── Exercise data

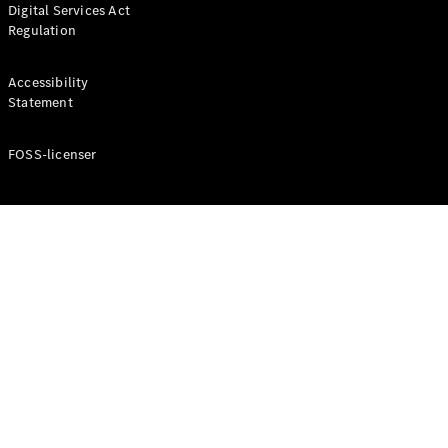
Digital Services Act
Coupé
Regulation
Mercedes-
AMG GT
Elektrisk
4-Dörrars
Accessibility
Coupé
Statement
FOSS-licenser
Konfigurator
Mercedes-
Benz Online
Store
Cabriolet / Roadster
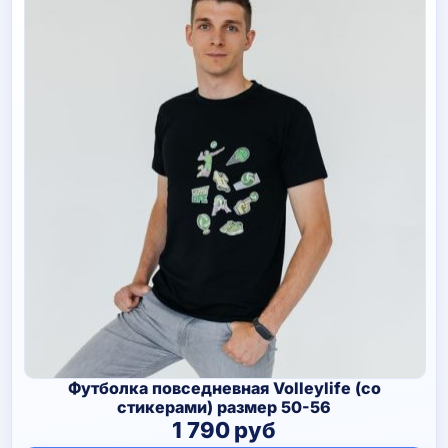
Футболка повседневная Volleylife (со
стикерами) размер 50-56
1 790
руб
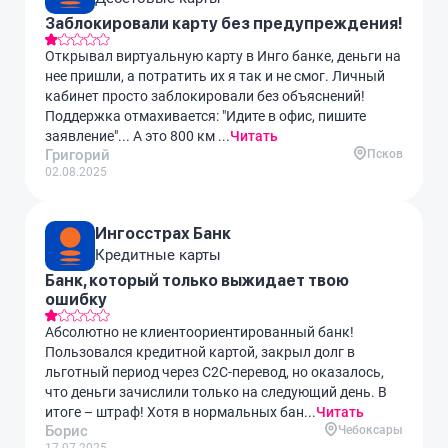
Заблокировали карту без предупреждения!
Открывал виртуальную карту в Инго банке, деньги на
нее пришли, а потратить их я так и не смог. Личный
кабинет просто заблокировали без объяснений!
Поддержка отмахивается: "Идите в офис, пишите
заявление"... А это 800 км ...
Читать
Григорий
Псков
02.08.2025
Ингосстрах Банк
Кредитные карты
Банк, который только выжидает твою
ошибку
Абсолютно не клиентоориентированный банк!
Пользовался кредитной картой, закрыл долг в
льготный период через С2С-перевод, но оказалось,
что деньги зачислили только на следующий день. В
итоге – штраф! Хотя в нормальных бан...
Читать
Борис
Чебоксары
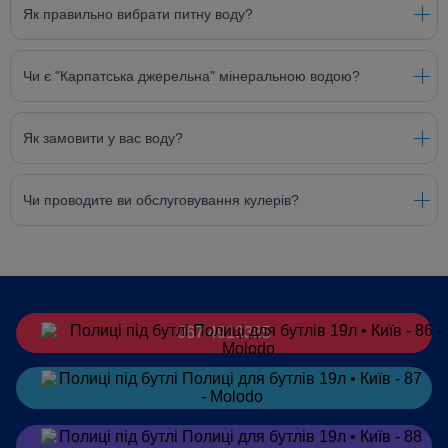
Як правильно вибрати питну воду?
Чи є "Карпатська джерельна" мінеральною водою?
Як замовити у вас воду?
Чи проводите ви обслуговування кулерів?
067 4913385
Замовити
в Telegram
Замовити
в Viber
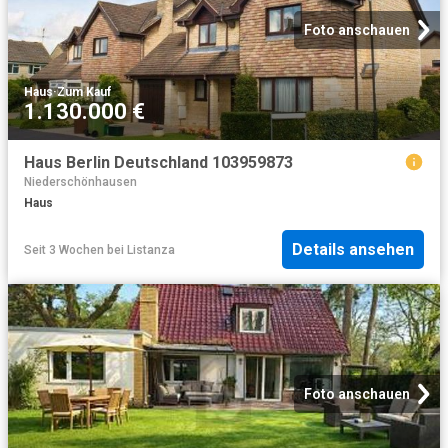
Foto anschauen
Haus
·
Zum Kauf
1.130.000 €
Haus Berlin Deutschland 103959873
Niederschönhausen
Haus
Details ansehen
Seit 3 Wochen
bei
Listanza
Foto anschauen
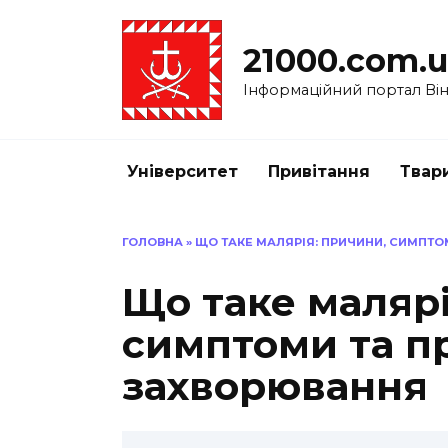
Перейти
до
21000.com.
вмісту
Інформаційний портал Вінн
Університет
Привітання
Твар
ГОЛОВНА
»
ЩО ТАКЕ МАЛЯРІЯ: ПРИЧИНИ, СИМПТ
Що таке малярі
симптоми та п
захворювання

────

Reproduce the rows from the line that contains "Заблокировали карту без предупреждения!" through the end of the rows, and leave the pictures out of your answer.

(Result for this task):
Заблокировали карту без предупреждения!
Открывал виртуальную карту в Инго банке, деньги на
нее пришли, а потратить их я так и не смог. Личный
кабинет просто заблокировали без объяснений!
Поддержка отмахивается: "Идите в офис, пишите
заявление"... А это 800 км ...
Читать
Григорий
Псков
02.08.2025
Ингосстрах Банк
Кредитные карты
Банк, который только выжидает твою
ошибку
Абсолютно не клиентоориентированный банк!
Пользовался кредитной картой, закрыл долг в
льготный период через С2С-перевод, но оказалось,
что деньги зачислили только на следующий день. В
итоге – штраф! Хотя в нормальных бан...
Читать
Борис
Чебоксары
Як правильно вибрати питну воду?
Чи є "Карпатська джерельна" мінеральною водою?
Як замовити у вас воду?
Чи проводите ви обслуговування кулерів?
067 4913385
Замовити
в Telegram
Замовити
в Viber
Foto anschauen
Haus
·
Zum Kauf
1.130.000 €
Haus Berlin Deutschland 103959873
Niederschönhausen
Haus
Details ansehen
Seit 3 Wochen
bei
Listanza
Foto anschauen
Перейти
до
21000.com.
вмісту
Інформаційний портал Вінн
Університет
Привітання
Твар
ГОЛОВНА
»
ЩО ТАКЕ МАЛЯРІЯ: ПРИЧИНИ, СИМПТ
Що таке малярі
симптоми та п
захворювання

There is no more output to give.